In contrast to BATMs, the amount of BTSMs was particularly associated with the BC molecular subtype in our study. In TNBC, BTSMs were highest among all five molecular subtypes. Similarly, BTSMs were associated with a negative ER status and ki-67 rates > 14%. In conclusion, high amounts of BTSMs were associated with aggressive clinical features. Especially in TNBC, options for targeted therapies are in the focus of recent research to improve the prognosis of this patient subgroup [49]. BTSMs might offer an option for a future targeted therapy and might additionally serve as prognostic factor to stratify patients’ risk and to choose the appropriate therapy [27, 50, 51].

We found a significant association of BATMs and BTSMs with the prognosis of BC patients not only in the overall cohort, but also in different subgroups.

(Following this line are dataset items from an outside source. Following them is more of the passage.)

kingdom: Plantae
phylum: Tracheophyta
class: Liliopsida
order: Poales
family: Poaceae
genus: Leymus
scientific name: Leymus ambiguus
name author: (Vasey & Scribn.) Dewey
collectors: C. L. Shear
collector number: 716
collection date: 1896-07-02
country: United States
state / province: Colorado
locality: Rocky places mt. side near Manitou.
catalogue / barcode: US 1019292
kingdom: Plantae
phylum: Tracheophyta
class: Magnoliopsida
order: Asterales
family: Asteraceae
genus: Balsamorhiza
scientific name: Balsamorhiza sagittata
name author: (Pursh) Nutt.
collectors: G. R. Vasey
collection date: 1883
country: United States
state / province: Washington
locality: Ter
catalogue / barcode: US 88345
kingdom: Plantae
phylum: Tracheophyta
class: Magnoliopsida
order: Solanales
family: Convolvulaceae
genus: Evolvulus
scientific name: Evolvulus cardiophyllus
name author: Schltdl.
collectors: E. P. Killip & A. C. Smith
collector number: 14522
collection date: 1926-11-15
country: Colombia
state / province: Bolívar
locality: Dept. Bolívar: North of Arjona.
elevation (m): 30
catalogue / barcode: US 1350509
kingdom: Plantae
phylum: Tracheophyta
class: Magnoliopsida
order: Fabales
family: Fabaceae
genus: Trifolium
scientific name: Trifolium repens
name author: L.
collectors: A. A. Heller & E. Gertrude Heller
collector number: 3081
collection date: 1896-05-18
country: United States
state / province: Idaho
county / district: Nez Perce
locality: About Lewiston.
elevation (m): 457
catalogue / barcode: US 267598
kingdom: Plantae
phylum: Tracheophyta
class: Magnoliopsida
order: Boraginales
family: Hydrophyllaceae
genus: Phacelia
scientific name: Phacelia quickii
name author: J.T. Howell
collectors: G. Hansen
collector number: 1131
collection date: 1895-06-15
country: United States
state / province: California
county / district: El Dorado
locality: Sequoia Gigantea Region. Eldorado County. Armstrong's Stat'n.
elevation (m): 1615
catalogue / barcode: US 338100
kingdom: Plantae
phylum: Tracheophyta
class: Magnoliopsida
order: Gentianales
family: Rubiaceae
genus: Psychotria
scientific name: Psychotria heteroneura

This indicates that the prognostic role of macrophages can differ dependently on different tumor context. This supports the thesis that the development of BC is not only controlled by a single molecule abnormality, but also by the interplay between BC cells and the whole tumor microenvironment (TME) [52]. Besides the number of tumor-associated macrophages, their polarization is also relevant for tumor development [53,54,55]. As research on the polarization state of macrophages has become more abundant and in-depth, recent studies have shown that their occurrence in tumors and their influence on tumor development is more complicated than initially thought. Macrophages in the tumor microenvironment are not limited to the M1 or M2 phenotype, but can reside in between or outside the spectrum [56]. In white adipose tissue during obesity, a complex mixture of M1 and M2 macrophages phenotypes can be observed [57]. This indicates that also BATMs cannot be classified using the simple dual M1/M2 model. The removal of all macrophage populations, regardless of their polarization status, has remarkable influence: The occurrence of primary and metastatic tumors was significantly reduced due to macrophage depletion [56]. However, that study did not distinguish between BTSMs and BATMs. So, in the context of BC immunotherapy, enhancing the understanding of the specific roles of BATMS and BTSMs, respectively, might seem to be as or even more important than characterizing their phenotype as M1 or M2. To deeply understand how BATMs might be involved in BC development and to evaluate prevention and treatment strategies thoroughly, a clear analyzation of the BATMs subgroup is crucial.

Conclusion

An abundance of BATMs in BC was an independent and highly significant prognostic factor for an impaired OS and DFS. The quantity of BATMs correlated significantly with the amount of BTSMs; however, BTSMs were not an independent prognostic factor for neither OS nor DFS. The amount of BTSMs, in contrast, correlated significantly with the molecular subtype and was especially high in TNBC. Therefore, it is essential to keep in mind that research on the role of macrophages in BC should not just focus on M1 or M2 polarization, but also on the exact localization of macrophages in the TME. We could demonstrate that the subpopulations of BTSMs and BATMs might affect the overall development of BC together but each subpopulation in a different way. As their quantity is significantly related to each other, both subgroups seem to depend on each other. Most importantly, our findings suggest that breast adipose tissue might contribute to the aggressiveness of BC via BATMs. Targeting BATMs might be a promising strategy in future BC therapies.